For frail and elderly patients with significant comorbidities, obinutuzumab plus chlorambucil (G-Chl) was the standard-of-care with a prolonged PFS (HR=0.39; 95% CI: 0.31-0.49; p<0.001) and a higher rate of complete response (CR; 20.7% vs. 7.0%) than rituximab plus chlorambucil.3 With ibrutinib now available, ibrutinib plus obinutuzumab (IG) had demonstrated an even longer PFS (median not reached [NR] vs. 19.0 months; HR=0.23; 95% CI: 0.15-0.37; p<0.0001] and a higher rate of CR (19% vs. 8%; RR=2.51; 95% CI: 1.21-5.21; p=0.0096) than G-Chl that was consistent across patients with poor prognostic factors.6

In addition to IG, the BTK inhibitor acalabrutinib had also demonstrated a significantly longer PFS than G-Chl with (median NR vs. 22.6 months; HR=0.10; 95% CI: 0.06-0.18; p<0.0001) or without obinutuzumab (median NR vs. 22.6 months; HR=0.20; 95% CI: 0.13-0.31; p<0.0001).7 With a greater specificity than ibrutinib, acalabrutinib monotherapy was associated with a low rate of atrial fibrillation of any grade (4%) and hypertension of grade ≥3 (2%).7

Other than BTK inhibitors, the BCL2 antagonist venetoclax plus obinutuzumab was also shown to have a longer PFS (median NR vs. 39.6 months; p<0.0001), a higher objective response rate (ORR; 84.7% vs. 71.3%; p<0.001) and a remarkably higher CR rate (49.5% vs. 23.1%) than G-Chl in frail and elderly patients.8 After 3 months of treatment, more patients receiving venetoclax plus obinutuzumab achieved measurable residual disease (MRD) negativity than G-Chl (75.5% vs. 35.2%; p<0.001) that was maintained after the fixed treatment cycle of 1 year.8

Although venetoclax plus obinutuzumab had demonstrated a consistent PFS benefit in both patients with mutated- and unmutated-IGHV, frontline ibrutinib had a better 5-year PFS and OS among those with del(17p) and/or TP53 mutations.9,10 When considering treatment for CLL patients, Prof.

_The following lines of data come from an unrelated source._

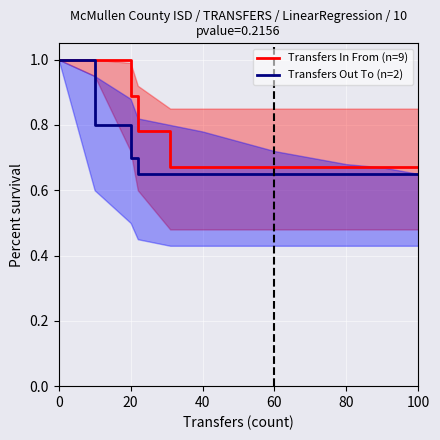

List the series in order of their overall mean, highest first.

Transfers In From (n=9), Transfers Out To (n=2)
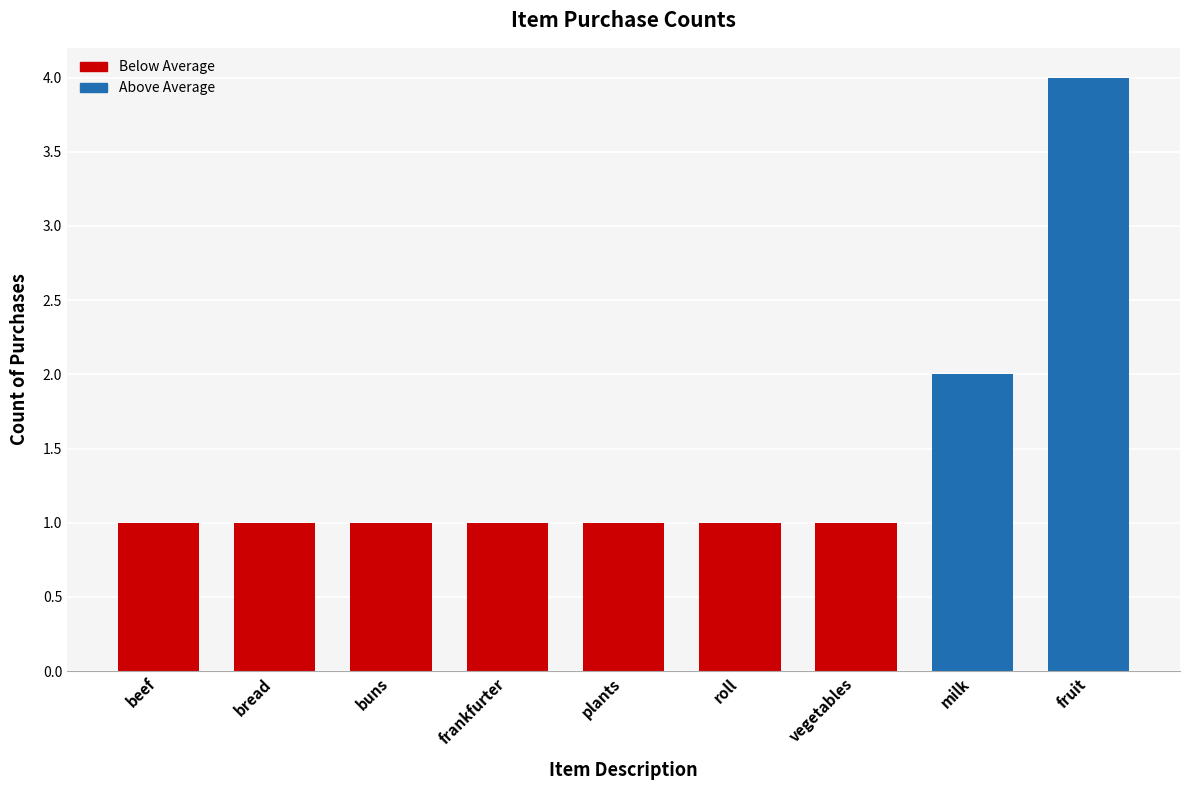

Count the values in the range 1 to 2.

8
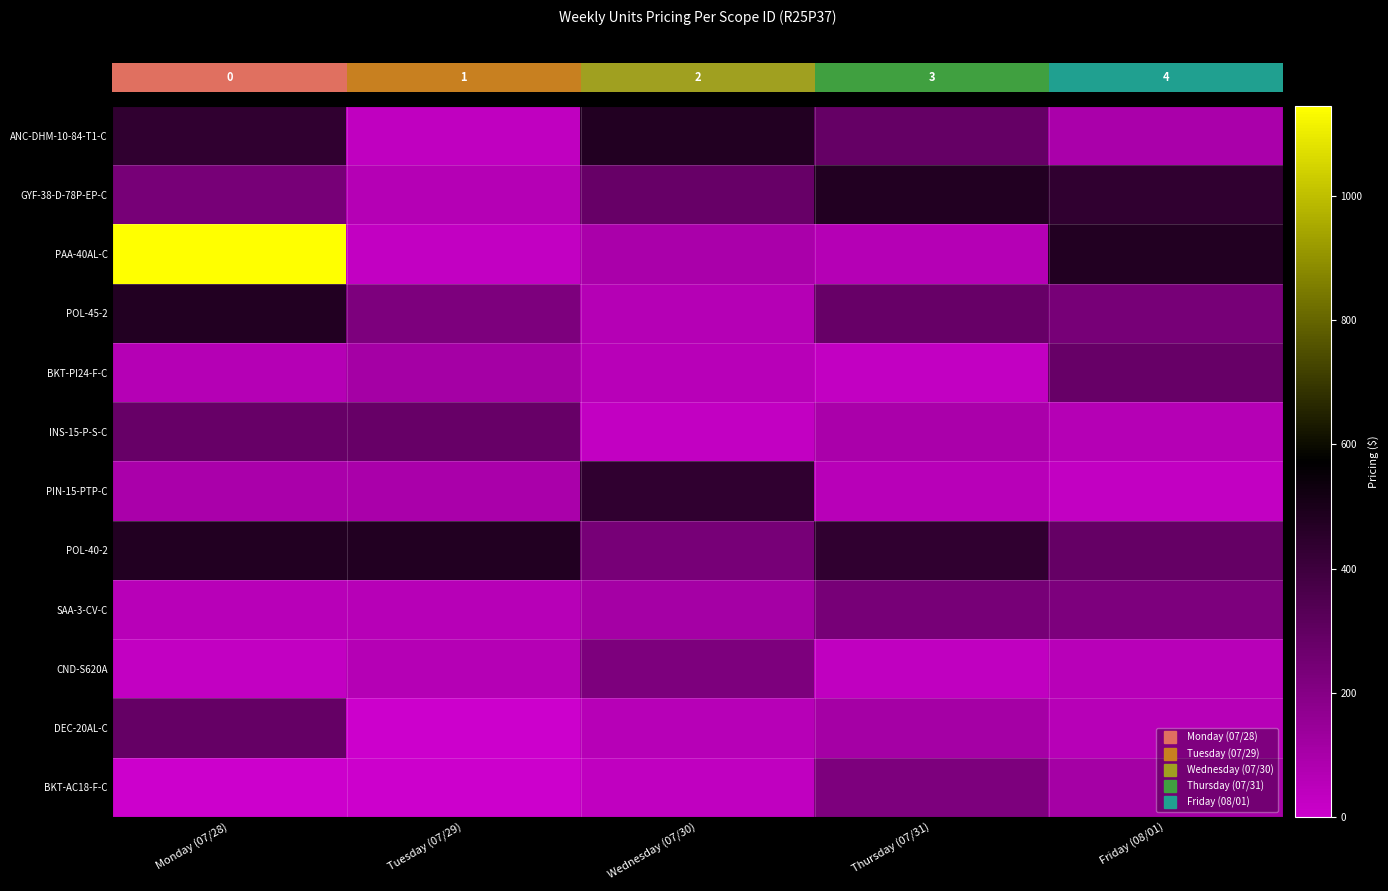

Reading left to right, list all the values displayed in this chart.

row_0: Monday (07/28)=435.1	Tuesday (07/29)=31.7	Wednesday (07/30)=478.6	Thursday (07/31)=286.2	Friday (08/01)=94.2
row_1: Monday (07/28)=238.1	Tuesday (07/29)=63.4	Wednesday (07/30)=282.5	Thursday (07/31)=478.6	Friday (08/01)=435.1
row_2: Monday (07/28)=1145.0	Tuesday (07/29)=27.6	Wednesday (07/30)=94.2	Thursday (07/31)=63.4	Friday (08/01)=478.6
row_3: Monday (07/28)=478.6	Tuesday (07/29)=223.0	Wednesday (07/30)=63.4	Thursday (07/31)=282.5	Friday (08/01)=238.1
row_4: Monday (07/28)=63.4	Tuesday (07/29)=110.7	Wednesday (07/30)=55.2	Thursday (07/31)=27.6	Friday (08/01)=282.5
row_5: Monday (07/28)=282.5	Tuesday (07/29)=282.5	Wednesday (07/30)=27.6	Thursday (07/31)=94.2	Friday (08/01)=63.4
row_6: Monday (07/28)=94.2	Tuesday (07/29)=94.2	Wednesday (07/30)=435.1	Thursday (07/31)=55.2	Friday (08/01)=27.6
row_7: Monday (07/28)=478.6	Tuesday (07/29)=478.6	Wednesday (07/30)=238.1	Thursday (07/31)=435.1	Friday (08/01)=286.2
row_8: Monday (07/28)=55.2	Tuesday (07/29)=62.4	Wednesday (07/30)=110.7	Thursday (07/31)=238.1	Friday (08/01)=223.0
row_9: Monday (07/28)=27.6	Tuesday (07/29)=63.4	Wednesday (07/30)=223.0	Thursday (07/31)=31.7	Friday (08/01)=55.2
row_10: Monday (07/28)=286.2	Tuesday (07/29)=0.0	Wednesday (07/30)=62.4	Thursday (07/31)=110.7	Friday (08/01)=62.4
row_11: Monday (07/28)=0.0	Tuesday (07/29)=0.0	Wednesday (07/30)=31.7	Thursday (07/31)=223.0	Friday (08/01)=110.7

Tse prefer BTK inhibitors over standard chemoimmunotherapy with venetoclax plus obinutuzumab to be considered for frail and elderly patients with significant comorbidities, except for those with del(17p) or TP53 mutations. Importantly, Prof. Tse summarized, “Standard chemoimmunotherapy should not be used in patients with high-risk features such as unmutated IGHV and del(17p) and/ or TP53 mutations.”